Backup and restore using GParted

i am happy to try and help when i can :slight_smile:

one of the other things that clonezilla can do is create an image of the partition you are interested in having as a backup. an advantage of the image over a clone or copy like the one i believe you have created is that there is some compression involved so it takes up less space. after my backup in january, i compared the space used on my hdd and what was taken up by the image created by clonezilla. the exact numbers are listed in the first link below, but there was a greater than 50% compression rate which is helpful for (possibly over-) cautious folks like myself who keep a few backups just in case the most recent has an issue.

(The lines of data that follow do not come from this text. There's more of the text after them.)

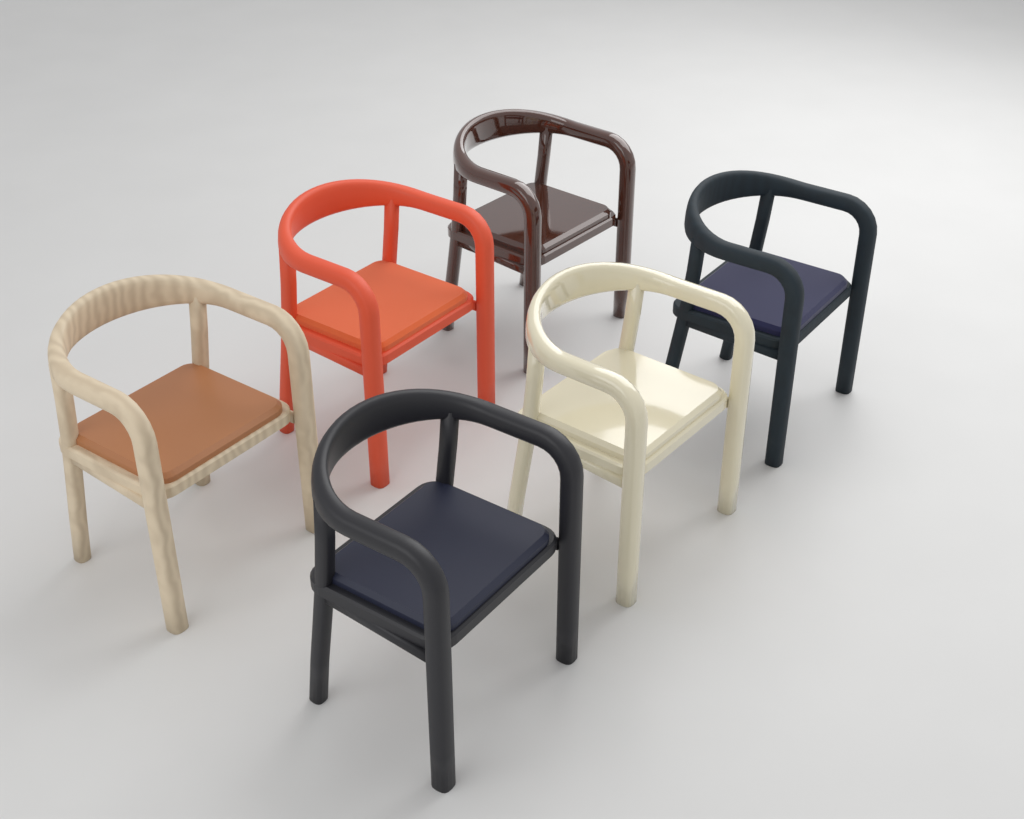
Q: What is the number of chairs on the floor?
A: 6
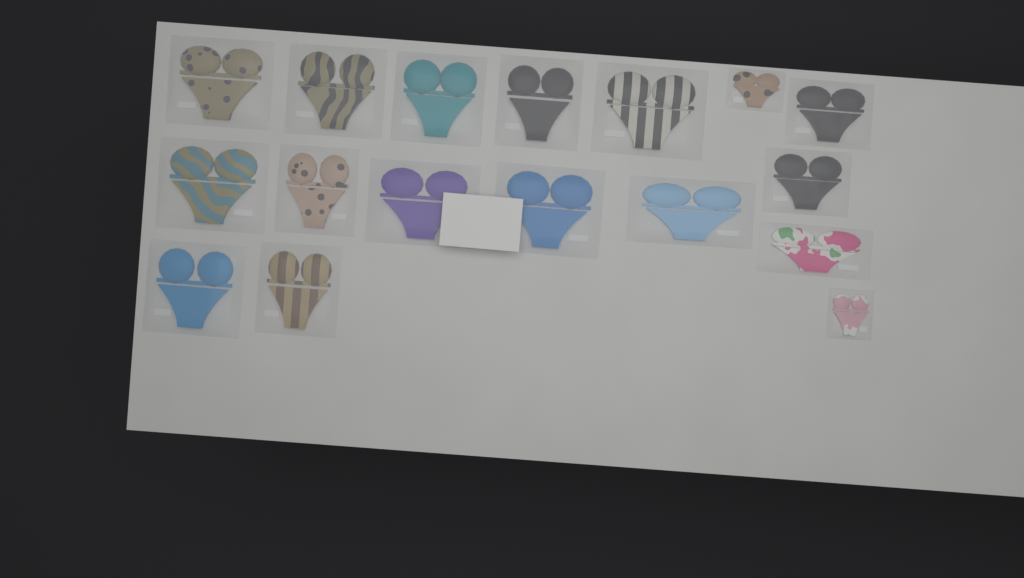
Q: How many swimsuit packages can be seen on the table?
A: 17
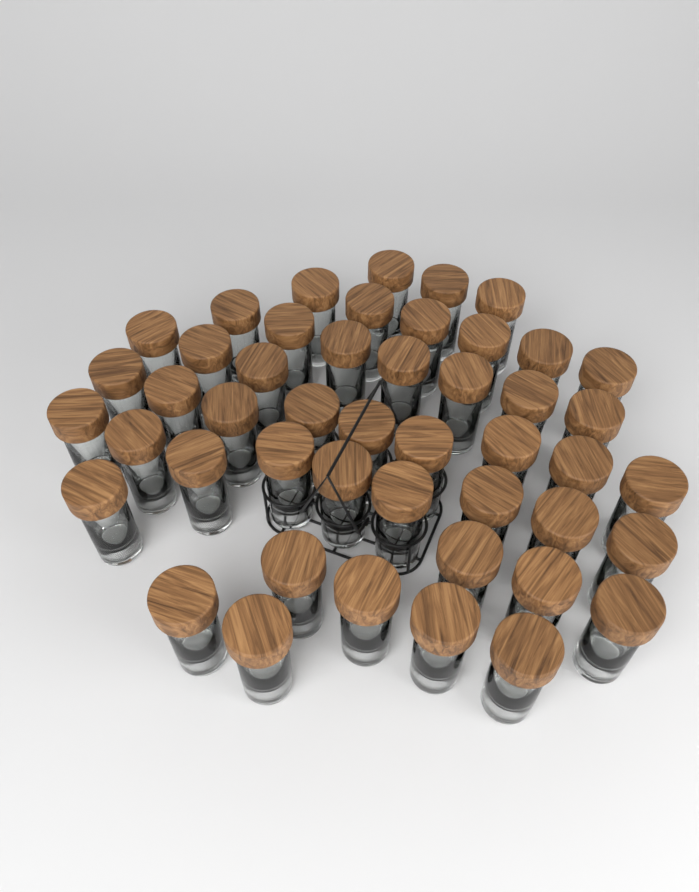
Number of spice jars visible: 47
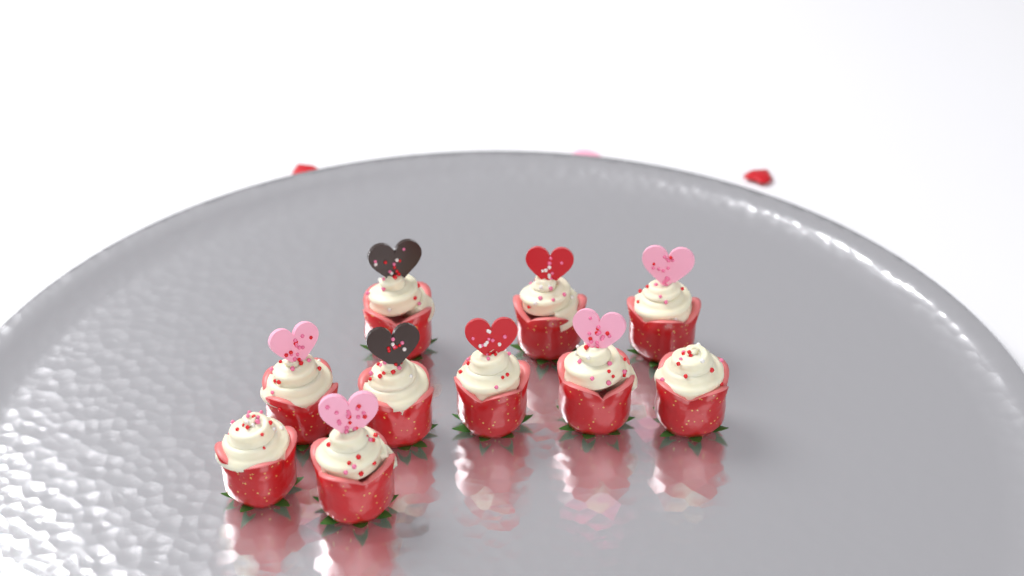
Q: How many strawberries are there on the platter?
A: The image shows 10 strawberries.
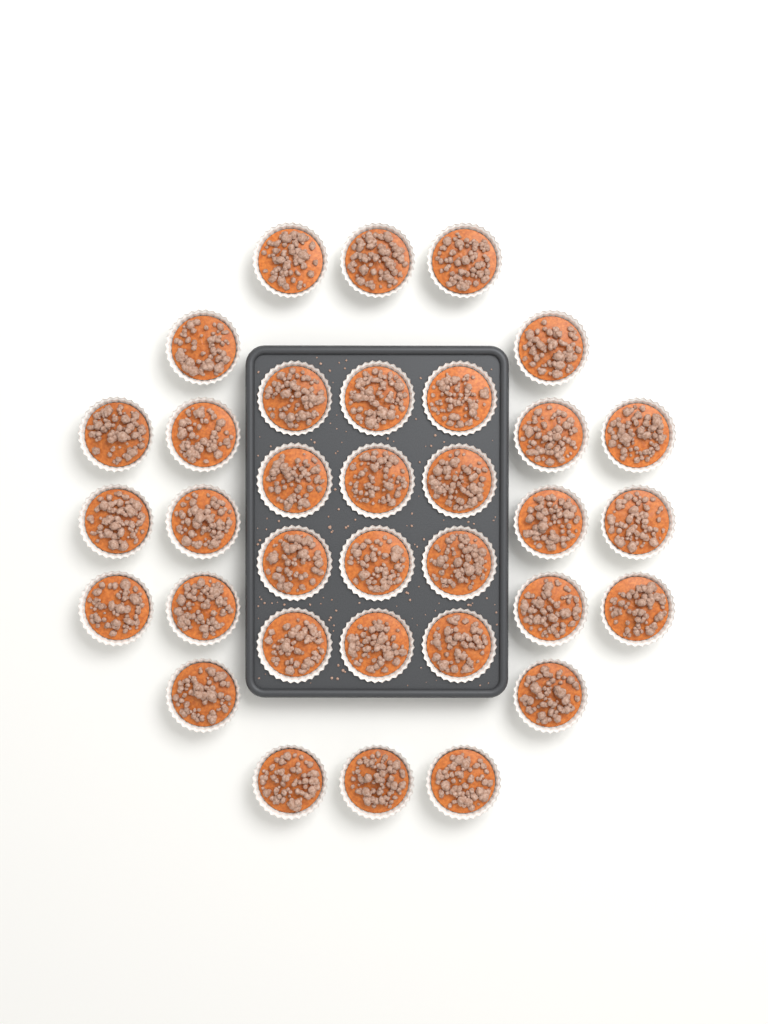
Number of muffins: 34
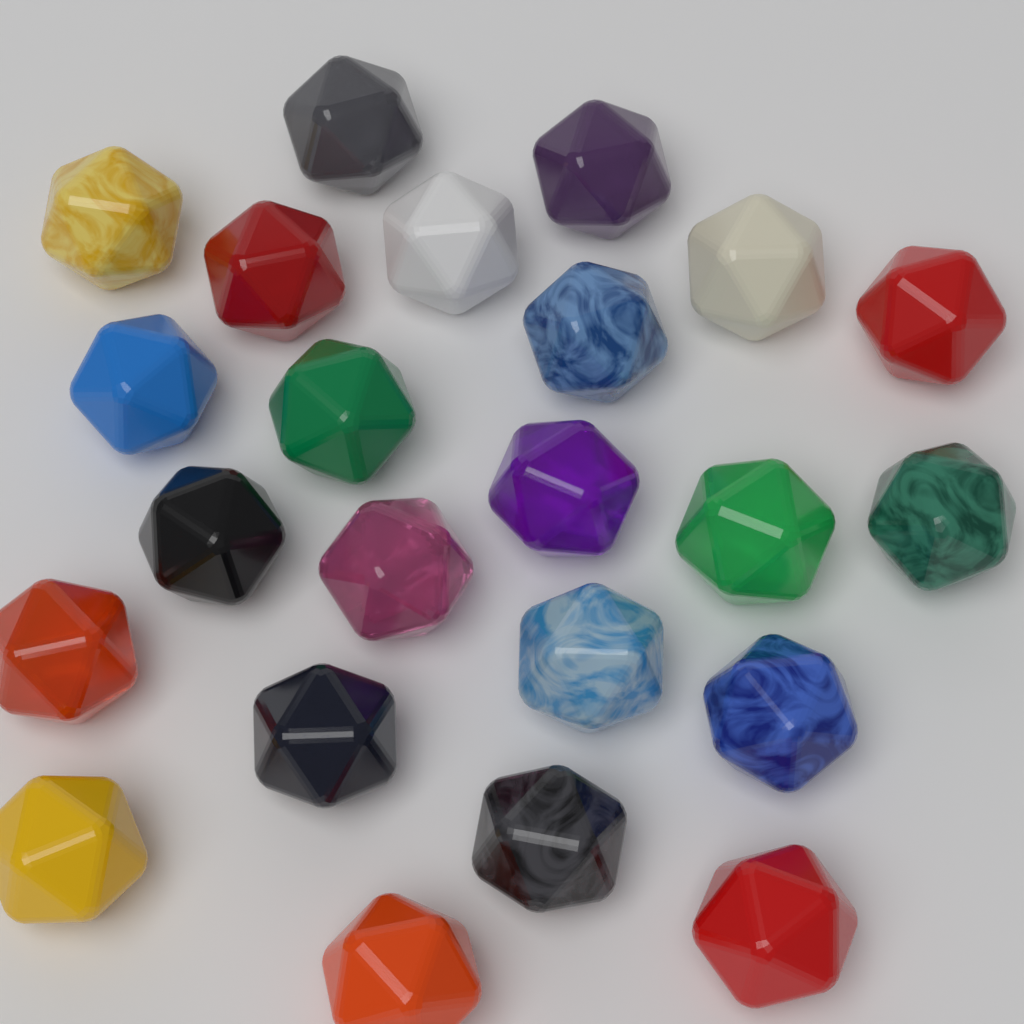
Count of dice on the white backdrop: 23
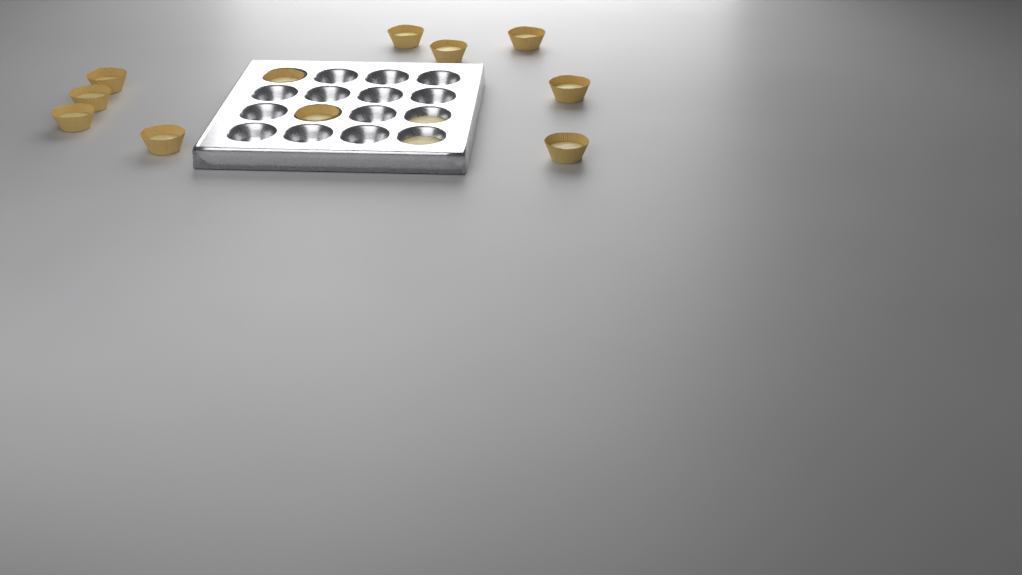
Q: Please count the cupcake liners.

i have read before (and there is a post in this forum [second link below]) that it is possible to mount one of these images to get access to individual files. i haven’t tried that process yet, but it is definitely on my list of interesting possibilities to play with one of these days.

to answer what i believe is the main point of your question: yes. i will use my copy process to try and explain why that is a qualified yes at least in my case.

when i used gparted to copy from my internal hdd to my external hdd, i chose to copy my third partition which has debian installed on it. i copied debian to the second partition on my external hdd (the first is where i keep timeshift snapshots/backups). running sudo update-grub locates that (hopefully) valid, bootable partition on the external drive and adds it as a boot option on the initial grub os choice screen.

the reason my answer in my case is a qualified yes is because of the placement of the partitions i chose to copy and paste to. if (in the admittedly very minor possibility case) i had chosen to copy my third internal partition to the first partition on the external drive and then i wanted to take that external drive (mine is a bare hdd in an enclosure) and put it in my laptop and use it as an internal drive, there would be no grub (no bootloader at all) to tell the system to load the os even though it is valid and bootable.

i do not know for certain (i don’t have an extra drive to test the possibility) that this would result in the os not loading. perhaps your suggestion of adding the boot flag with gparted will allow it to do so. i just wanted to add that there is a possibility in this particular case that things might not go as planned.

what i understand of your process so far leads me to believe that you would probably be able to boot a drive where you copied the first partition (grub is generally written to the beginning of the drive [though this can apparently be changed] when installing most linux distros) to an external drive and then installed that drive and used it internally. i again say “probably” and hedge my bets because the only time i have used clonezilla to perform a complete restore from a backup image was onto the same disk (i messed something up with an update) the image was written from. i have not yet had the need to restore a backup image to an entirely new disk because of disk failure. theoretically that is exactly part of what clonezilla was designed to do. i just haven’t tested that particular function.

i hope that’s not too many if’s, and’s, but’s or wall of text imposing :slight_smile: in general the reason i use a couple of different backup methods (timeshift and clonezilla as well as smartcontrol/smartd in the background) is because i just want to make doubly (and possibly triply) certain that if i do lose a disk there is some hope of recovering my more recent work.